Pengyou = Friend, and yesterday was a friend-filled day. First we went to the Dirt Market, Panjiayuan. This place is only open on weekends and it is packed full of vendors, shoppers, and pretty much any Chinese art, souvenir, antique, etc. you could ever hope to find. Some people get uncomfortable with the constant shouts of “Look here, I give you good price!” and by the sheer notion of having to haggle. But these are people who have not yet discovered thepure joy of a truly great bargaining session. So, here’s a lesson in Chinese Bargaining 101:

1. Learn the numbers. Yes, the vendors have calculators. You can use that, as well, for emphasis or to cover up your crappy pronunciation. But you need to understand what they are saying, and you need to at least attempt to speak. Always say your offer out loud FIRST, then show them on the calculator.

2. Learn these basic Chinese phrases: “Taigui le!” (Too expensive!) “Wo bu keyi” (I can’t!) “Qing gei wo pianyidianr” (Please give me cheaper.) Use these phrases each time they state their price, and be as animated as possible. But in a lighthearted manner, never serious or angry. This is supposed to be fun, remember.

3. If you, like me, are blessed with a youthful appearance, you can also use this phrase, which almost always brings the price down about 1/3 more than the vendor would regularly offer: “Wo shi xuesheng, wo meiyou qian!” (I am a student, I don’t have money!)
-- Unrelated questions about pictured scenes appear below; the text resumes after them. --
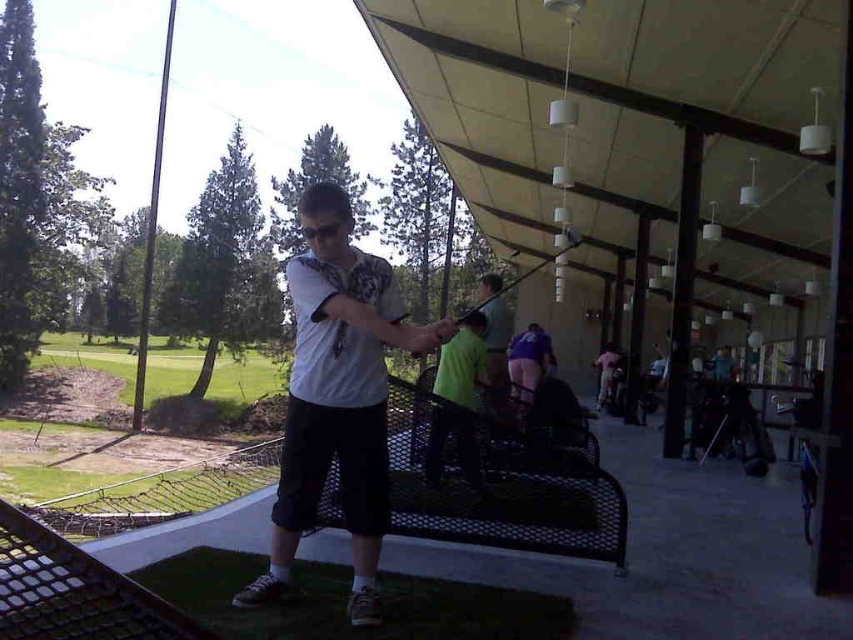
Is white matte shirt at center in front of neon green shirt at center?

Answer: Yes.

Does point (308, 406) lie in front of point (454, 410)?

Yes.

Is point (282, 506) in front of point (436, 376)?

Yes.

Locate an element on the screen. The image size is (853, 640). white matte shirt at center is located at coordinates (337, 396).

Is point (297, 355) positioned after point (540, 349)?

No, it is in front of (540, 349).

Can you confirm if white matte shirt at center is positioned to the right of purple fabric shorts at center?

In fact, white matte shirt at center is to the left of purple fabric shorts at center.

Is point (344, 483) positioned behind point (520, 392)?

No, (344, 483) is in front of (520, 392).

Where is `white matte shirt at center`? white matte shirt at center is located at coordinates (337, 396).

Which of these two, neon green shirt at center or purple fabric shorts at center, stands taller?

Standing taller between the two is neon green shirt at center.

Which is in front, point (457, 390) or point (514, 365)?

Positioned in front is point (457, 390).

Consider the image. Measure the distance between neon green shirt at center and camera.

neon green shirt at center and camera are 3.86 meters apart from each other.

Where is `neon green shirt at center`? neon green shirt at center is located at coordinates (457, 397).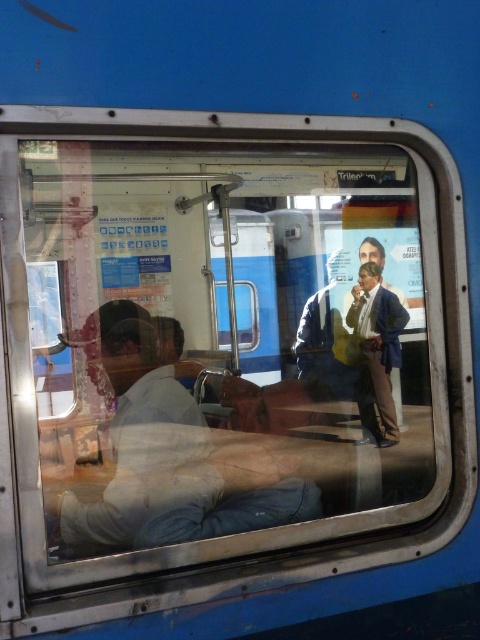
Question: Which point is closer to the camera?

Choices:
 (A) (122, 532)
 (B) (363, 424)

Answer: (A)

Question: Is light beige shirt at lower left to the left of matte blue suit at center from the viewer's perspective?

Choices:
 (A) yes
 (B) no

Answer: (A)

Question: Is light beige shirt at lower left wider than matte blue suit at center?

Choices:
 (A) yes
 (B) no

Answer: (A)

Question: Which point is closer to the camera taking this photo?

Choices:
 (A) (155, 448)
 (B) (362, 324)

Answer: (A)

Question: Which object is farther from the camera taking this photo?

Choices:
 (A) light beige shirt at lower left
 (B) matte blue suit at center

Answer: (B)

Question: Is light beige shirt at lower left wider than matte blue suit at center?

Choices:
 (A) no
 (B) yes

Answer: (B)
4.In order to determine how much to offer and how much to settle on, follow these guidelines: thefirst price they say used to be half as much as what you really should be paying. But Beijingers have gotten used to foreigners and they are ready for the Olympic Onslaught. They’re now saying prices as much as 3 and 4 times as high as what you should pay. So, when they name their first price, depending on how high it is and what you are trying to buy, go low, low, low. Example: they say 300 kuai for a pocket knife, you offer 25 or 50. Yes. Really. They will act shocked and dismayed, but they will lower the price to around 270.
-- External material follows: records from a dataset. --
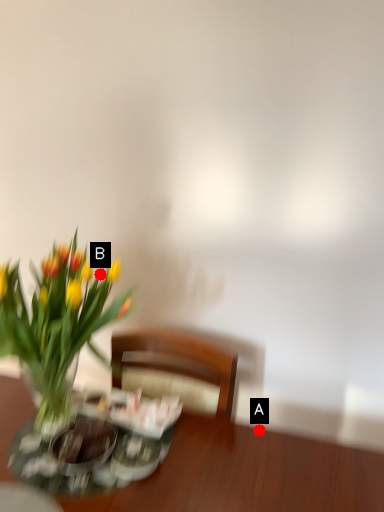
Question: Two points are circled on the image, labeled by A and B beside each circle. Which of the following is the closest to the observer?

Choices:
 (A) A is closer
 (B) B is closer

Answer: (A)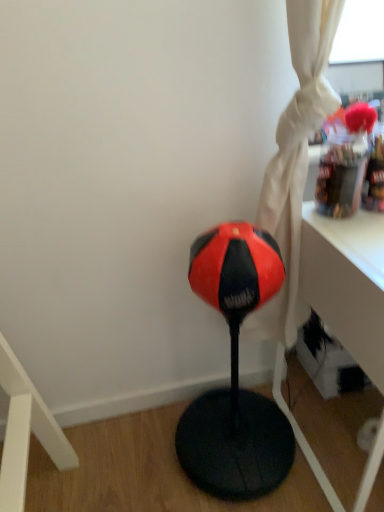
The image size is (384, 512). What do you see at coordinates (347, 282) in the screenshot?
I see `white glossy table at upper right` at bounding box center [347, 282].

Where is `white glossy table at upper right`? The image size is (384, 512). white glossy table at upper right is located at coordinates (347, 282).

The height and width of the screenshot is (512, 384). What are the coordinates of `white glossy table at upper right` in the screenshot? It's located at (347, 282).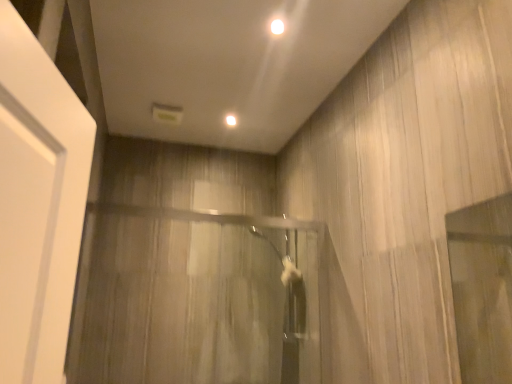
Question: From the image's perspective, would you say white glossy light at upper center, the second lighting positioned from the top, is positioned over clear glass shower door at center?

Choices:
 (A) yes
 (B) no

Answer: (A)

Question: Can you confirm if white glossy light at upper center, which appears as the first lighting when viewed from the back, is taller than clear glass shower door at center?

Choices:
 (A) no
 (B) yes

Answer: (A)

Question: From the image's perspective, is white glossy light at upper center, marked as the 1th lighting in a bottom-to-top arrangement, located beneath clear glass shower door at center?

Choices:
 (A) no
 (B) yes

Answer: (A)

Question: Is white glossy light at upper center, marked as the 2th lighting in a front-to-back arrangement, not within clear glass shower door at center?

Choices:
 (A) yes
 (B) no

Answer: (A)

Question: Is white glossy light at upper center, which appears as the first lighting when viewed from the back, at the right side of clear glass shower door at center?

Choices:
 (A) no
 (B) yes

Answer: (B)

Question: In terms of size, does white glossy light at upper center, marked as the 2th lighting in a front-to-back arrangement, appear bigger or smaller than clear glass shower door at center?

Choices:
 (A) small
 (B) big

Answer: (A)

Question: In the image, is white glossy light at upper center, which appears as the first lighting when viewed from the back, positioned in front of or behind clear glass shower door at center?

Choices:
 (A) behind
 (B) front

Answer: (A)

Question: Which is correct: white glossy light at upper center, which ranks as the first lighting in left-to-right order, is inside clear glass shower door at center, or outside of it?

Choices:
 (A) inside
 (B) outside

Answer: (B)

Question: From a real-world perspective, is white glossy light at upper center, the second lighting positioned from the top, positioned above or below clear glass shower door at center?

Choices:
 (A) above
 (B) below

Answer: (A)

Question: Relative to white glossy light at upper center, which ranks as the first lighting in left-to-right order, is white glossy light at upper center, which is the 1th lighting in front-to-back order, in front or behind?

Choices:
 (A) front
 (B) behind

Answer: (A)

Question: From a real-world perspective, is white glossy light at upper center, the 1th lighting when ordered from right to left, positioned above or below white glossy light at upper center, marked as the 1th lighting in a bottom-to-top arrangement?

Choices:
 (A) below
 (B) above

Answer: (A)

Question: Does point (276, 29) appear closer or farther from the camera than point (231, 124)?

Choices:
 (A) farther
 (B) closer

Answer: (B)

Question: Is white glossy light at upper center, placed as the 2th lighting when sorted from left to right, wider or thinner than white glossy light at upper center, which appears as the first lighting when viewed from the back?

Choices:
 (A) wide
 (B) thin

Answer: (A)

Question: Based on their positions, is clear glass shower door at center located to the left or right of white glossy light at upper center, which is the 1th lighting in front-to-back order?

Choices:
 (A) right
 (B) left

Answer: (B)

Question: Is clear glass shower door at center bigger or smaller than white glossy light at upper center, which is the 1th lighting in front-to-back order?

Choices:
 (A) big
 (B) small

Answer: (A)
You need to up your counter-offer, but just a little. Employ one of the phrases I mentioned above, and then offer 75. More shock and dismay, slightly lower price offered. 250. Use another phrase, be extra-animated, and offer 90. They will give yet another counter offer, this time even lower…maybe 200 or 190. This is when you do the WALK AWAY. You say “Wo bu keyi, tai gui le!”and slowly start to turn away. They will grab you and give you an even lower price. 175. You are SO CLOSE now! Offer 100. Use hand gestures to say that you really can’t afford more than that. They will either give it to you for that price, or they will give you one final counter-offer. Go 10-20 kuai higher than the 100, and they will agree. Boom! You have successfully haggled in a Chinese market.
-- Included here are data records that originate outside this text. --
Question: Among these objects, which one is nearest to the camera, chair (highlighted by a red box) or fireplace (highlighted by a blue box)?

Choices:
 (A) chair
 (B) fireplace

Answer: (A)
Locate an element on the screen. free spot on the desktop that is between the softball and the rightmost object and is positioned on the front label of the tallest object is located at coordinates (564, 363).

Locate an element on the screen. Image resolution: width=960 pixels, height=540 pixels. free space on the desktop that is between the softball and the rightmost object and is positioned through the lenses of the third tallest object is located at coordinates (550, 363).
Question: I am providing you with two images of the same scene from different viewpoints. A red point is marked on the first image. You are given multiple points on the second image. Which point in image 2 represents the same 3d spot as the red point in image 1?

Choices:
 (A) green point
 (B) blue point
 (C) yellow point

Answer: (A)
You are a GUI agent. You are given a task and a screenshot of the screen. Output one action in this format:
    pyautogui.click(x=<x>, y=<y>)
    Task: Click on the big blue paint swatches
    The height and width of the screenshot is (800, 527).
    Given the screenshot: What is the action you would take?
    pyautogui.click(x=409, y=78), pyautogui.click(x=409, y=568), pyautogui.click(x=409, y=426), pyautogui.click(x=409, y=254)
Mao and I are proud of you.

So, yes, yesterday at the market I had a fabulous time and I even made a new friend, Wang Da Wei. He’s already sent me an e-mail, in fact. Yay for new friends! These friend cards Mark ordered are coming in very handy. So, the next time you are in Beijing and it is a weekend, please go to Panjiayuan and look for Wang Da Wei’s stall. He sells lovely silk-covered journals, chopstick sets, fans, purses, and a variety of other items. And if he doesn’t sell it, he will go and find it for you and the best price. Tell him Leah sent you. He’ll be a little scared at first of you superior bargaining skills, but he will certainly appreciate the business.

Shout out to Wang Da Wei: Ni hao, pengyou! Wogaosu Meiguo de pengyou zai Zhongguo lai kan ni!

We also went to the cool artsy 798 area to meet my aunt Jill’s friend Alonzo Davis. He’s a very nice guy, incredibly well-traveled, and also happens to be a magnificent artist. We also got to meet his friend and Beijing guide, Claire, who is also an artist and has lived in Beijing for a year. Hi to you both! We really enjoyed meeting you yesterday, and checking out all the art galleries!!

Now we must prepare for an almost-28-hour train ride to Guilin/Yangshuo. I love trains. Woohoo! Who knows what new adventures await? We’ll be out of touch for a day or so, but don’t worry…we’ll be back with more stories and pictures!

Much love to all of you, thanks so much for reading and commenting!!


3 Replies to “Pengyou Time

  1. I didn’t know you had a blog, Mark (+Leah)… until you posted that Myspace thingie. So I put a link to it from ours, unless you would rather me not link it. Or if Myra doesn’t want me to link it. Then I will take it off.